Event Hubs supports the Publisher-Subscriber pattern by allowing multiple consumer groups. Each consumer group is a subscriber.
For more information about Event Hub partitioning, see Partitions.
Event Hubs Capture
The Capture feature allows you to store the event stream to an Azure Blob storage or Data Lake Storage. This way of storing events is reliable because even if the storage account isn’t available, Capture keeps your data for a period, and then writes to the storage after it’s available.
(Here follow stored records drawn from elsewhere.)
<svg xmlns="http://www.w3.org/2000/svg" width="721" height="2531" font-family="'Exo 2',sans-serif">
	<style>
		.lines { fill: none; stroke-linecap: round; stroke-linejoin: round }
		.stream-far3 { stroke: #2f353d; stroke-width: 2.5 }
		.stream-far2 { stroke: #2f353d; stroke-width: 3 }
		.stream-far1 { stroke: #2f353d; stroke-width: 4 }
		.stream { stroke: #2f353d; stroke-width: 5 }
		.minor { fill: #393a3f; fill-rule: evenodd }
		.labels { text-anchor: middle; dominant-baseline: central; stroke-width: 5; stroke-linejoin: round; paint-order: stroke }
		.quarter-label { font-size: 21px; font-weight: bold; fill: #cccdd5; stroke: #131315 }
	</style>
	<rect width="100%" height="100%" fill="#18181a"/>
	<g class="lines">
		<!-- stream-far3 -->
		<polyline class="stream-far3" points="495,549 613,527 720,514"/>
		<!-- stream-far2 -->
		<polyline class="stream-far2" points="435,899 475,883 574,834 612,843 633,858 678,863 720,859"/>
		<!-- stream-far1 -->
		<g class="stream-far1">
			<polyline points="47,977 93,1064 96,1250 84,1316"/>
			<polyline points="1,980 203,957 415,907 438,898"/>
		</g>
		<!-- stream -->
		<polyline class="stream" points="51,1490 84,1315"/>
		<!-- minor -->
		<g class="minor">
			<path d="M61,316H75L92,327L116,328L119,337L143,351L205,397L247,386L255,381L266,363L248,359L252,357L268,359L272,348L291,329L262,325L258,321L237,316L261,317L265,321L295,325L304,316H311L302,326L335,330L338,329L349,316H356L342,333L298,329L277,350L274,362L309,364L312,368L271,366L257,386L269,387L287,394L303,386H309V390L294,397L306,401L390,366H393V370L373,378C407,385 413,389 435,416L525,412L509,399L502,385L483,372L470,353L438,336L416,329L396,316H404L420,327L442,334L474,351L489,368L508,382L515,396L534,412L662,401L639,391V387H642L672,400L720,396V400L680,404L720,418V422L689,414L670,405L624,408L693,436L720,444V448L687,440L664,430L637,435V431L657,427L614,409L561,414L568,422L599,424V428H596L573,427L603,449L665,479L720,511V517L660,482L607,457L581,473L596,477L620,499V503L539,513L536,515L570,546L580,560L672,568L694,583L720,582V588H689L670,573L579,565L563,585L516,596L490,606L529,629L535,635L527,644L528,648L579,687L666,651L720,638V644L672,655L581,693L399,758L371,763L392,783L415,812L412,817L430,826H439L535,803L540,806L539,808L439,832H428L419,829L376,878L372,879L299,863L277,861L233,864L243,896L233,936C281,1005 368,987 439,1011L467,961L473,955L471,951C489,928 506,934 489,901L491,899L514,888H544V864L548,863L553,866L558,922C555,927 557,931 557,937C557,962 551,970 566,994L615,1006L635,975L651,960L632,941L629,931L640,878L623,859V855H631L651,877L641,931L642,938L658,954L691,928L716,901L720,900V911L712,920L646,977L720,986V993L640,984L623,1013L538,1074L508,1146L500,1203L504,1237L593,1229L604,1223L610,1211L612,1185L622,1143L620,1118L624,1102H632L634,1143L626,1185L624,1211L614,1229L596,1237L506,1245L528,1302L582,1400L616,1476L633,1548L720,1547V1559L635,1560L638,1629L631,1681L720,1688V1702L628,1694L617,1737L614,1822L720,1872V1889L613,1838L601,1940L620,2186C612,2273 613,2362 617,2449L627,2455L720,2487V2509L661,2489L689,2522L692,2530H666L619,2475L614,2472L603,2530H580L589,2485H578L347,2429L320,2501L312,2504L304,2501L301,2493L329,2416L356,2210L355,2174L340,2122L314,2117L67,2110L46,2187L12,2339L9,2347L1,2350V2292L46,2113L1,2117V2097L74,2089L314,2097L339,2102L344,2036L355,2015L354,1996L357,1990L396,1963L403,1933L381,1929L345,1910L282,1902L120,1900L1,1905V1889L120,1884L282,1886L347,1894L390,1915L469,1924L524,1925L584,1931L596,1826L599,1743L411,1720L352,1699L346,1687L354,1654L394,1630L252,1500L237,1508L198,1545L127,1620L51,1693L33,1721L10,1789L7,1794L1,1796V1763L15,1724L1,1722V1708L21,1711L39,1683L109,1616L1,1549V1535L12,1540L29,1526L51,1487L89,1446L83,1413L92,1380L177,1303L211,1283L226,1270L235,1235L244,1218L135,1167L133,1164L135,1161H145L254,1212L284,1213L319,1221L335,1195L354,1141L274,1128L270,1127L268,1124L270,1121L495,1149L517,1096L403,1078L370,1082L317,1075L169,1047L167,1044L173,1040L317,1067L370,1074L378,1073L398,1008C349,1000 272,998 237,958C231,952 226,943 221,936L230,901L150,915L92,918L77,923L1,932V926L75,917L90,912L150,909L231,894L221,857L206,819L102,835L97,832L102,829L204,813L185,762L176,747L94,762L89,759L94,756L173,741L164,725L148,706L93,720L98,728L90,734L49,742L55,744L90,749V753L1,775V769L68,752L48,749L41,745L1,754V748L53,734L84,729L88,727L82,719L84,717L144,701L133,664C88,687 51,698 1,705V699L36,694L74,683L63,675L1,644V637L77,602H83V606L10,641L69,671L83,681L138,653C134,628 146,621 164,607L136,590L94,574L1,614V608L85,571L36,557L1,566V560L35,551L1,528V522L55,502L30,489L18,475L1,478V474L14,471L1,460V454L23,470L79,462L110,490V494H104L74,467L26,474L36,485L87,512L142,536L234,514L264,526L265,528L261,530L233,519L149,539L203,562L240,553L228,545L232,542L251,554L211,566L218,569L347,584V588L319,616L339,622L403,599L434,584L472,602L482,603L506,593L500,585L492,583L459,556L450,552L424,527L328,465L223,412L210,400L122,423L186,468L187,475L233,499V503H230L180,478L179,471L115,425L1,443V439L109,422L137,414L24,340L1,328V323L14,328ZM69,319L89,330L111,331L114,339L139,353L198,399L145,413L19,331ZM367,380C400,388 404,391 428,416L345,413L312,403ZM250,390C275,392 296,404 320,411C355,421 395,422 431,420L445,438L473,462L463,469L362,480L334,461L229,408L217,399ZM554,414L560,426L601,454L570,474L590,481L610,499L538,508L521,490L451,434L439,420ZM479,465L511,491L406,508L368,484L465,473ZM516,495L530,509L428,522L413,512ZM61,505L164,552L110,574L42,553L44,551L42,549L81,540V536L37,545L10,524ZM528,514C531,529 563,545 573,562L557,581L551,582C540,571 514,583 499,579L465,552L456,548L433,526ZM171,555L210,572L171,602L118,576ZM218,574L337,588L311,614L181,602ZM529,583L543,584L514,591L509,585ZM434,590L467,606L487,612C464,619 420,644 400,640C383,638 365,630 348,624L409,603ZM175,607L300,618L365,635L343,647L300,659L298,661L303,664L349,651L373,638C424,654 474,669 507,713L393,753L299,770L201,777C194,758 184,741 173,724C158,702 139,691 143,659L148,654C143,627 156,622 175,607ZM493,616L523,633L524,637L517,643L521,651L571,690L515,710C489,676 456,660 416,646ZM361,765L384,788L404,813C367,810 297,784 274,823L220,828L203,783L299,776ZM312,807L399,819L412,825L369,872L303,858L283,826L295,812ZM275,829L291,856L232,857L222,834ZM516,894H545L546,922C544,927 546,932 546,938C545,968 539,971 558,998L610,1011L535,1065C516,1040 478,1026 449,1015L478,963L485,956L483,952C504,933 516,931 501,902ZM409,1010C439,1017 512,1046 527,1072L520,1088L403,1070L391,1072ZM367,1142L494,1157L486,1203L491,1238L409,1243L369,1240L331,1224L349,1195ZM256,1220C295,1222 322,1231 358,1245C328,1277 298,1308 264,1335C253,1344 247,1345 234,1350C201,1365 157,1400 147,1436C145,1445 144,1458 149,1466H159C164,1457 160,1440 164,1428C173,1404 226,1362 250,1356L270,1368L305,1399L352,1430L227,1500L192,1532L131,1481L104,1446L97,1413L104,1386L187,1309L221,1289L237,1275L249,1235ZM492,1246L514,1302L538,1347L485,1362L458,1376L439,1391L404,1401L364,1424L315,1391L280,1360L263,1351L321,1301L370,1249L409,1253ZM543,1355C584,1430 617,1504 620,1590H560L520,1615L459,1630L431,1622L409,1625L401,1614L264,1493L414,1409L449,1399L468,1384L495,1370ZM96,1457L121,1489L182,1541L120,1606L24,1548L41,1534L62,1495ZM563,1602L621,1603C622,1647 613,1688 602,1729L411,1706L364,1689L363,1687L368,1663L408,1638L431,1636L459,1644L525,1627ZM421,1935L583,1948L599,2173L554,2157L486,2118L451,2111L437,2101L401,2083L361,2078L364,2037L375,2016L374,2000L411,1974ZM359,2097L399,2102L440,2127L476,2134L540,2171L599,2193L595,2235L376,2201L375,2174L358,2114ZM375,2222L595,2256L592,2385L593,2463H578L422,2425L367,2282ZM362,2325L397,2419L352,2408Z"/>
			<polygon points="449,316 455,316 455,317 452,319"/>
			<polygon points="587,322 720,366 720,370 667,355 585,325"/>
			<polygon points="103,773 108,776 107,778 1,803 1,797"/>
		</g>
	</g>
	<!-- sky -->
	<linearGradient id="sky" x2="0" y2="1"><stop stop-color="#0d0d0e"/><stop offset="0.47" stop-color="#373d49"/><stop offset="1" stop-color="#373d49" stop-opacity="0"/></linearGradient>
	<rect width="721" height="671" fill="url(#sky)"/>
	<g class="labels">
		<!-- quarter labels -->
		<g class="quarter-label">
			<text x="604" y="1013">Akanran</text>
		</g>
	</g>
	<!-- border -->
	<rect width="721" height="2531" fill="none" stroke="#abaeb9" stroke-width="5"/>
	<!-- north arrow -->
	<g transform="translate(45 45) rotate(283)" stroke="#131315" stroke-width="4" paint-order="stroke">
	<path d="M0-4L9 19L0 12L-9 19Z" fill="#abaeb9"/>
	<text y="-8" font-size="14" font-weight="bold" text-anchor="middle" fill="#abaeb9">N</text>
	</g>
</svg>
Storage services can also offer additional features for analyzing events. For example, by taking advantage of the access tiers of a blob storage account, you can store events in a hot tier for data that needs frequent access. You might use that data for visualization. Alternately, you can store data in the archive tier and retrieve it occasionally for auditing purposes.
Capture stores all events ingested by Event Hubs and is useful for batch processing. You can generate reports on the data by using a MapReduce function. Captured data can also serve as the source of truth. If certain facts were missed while aggregating the data, you can refer to the captured data.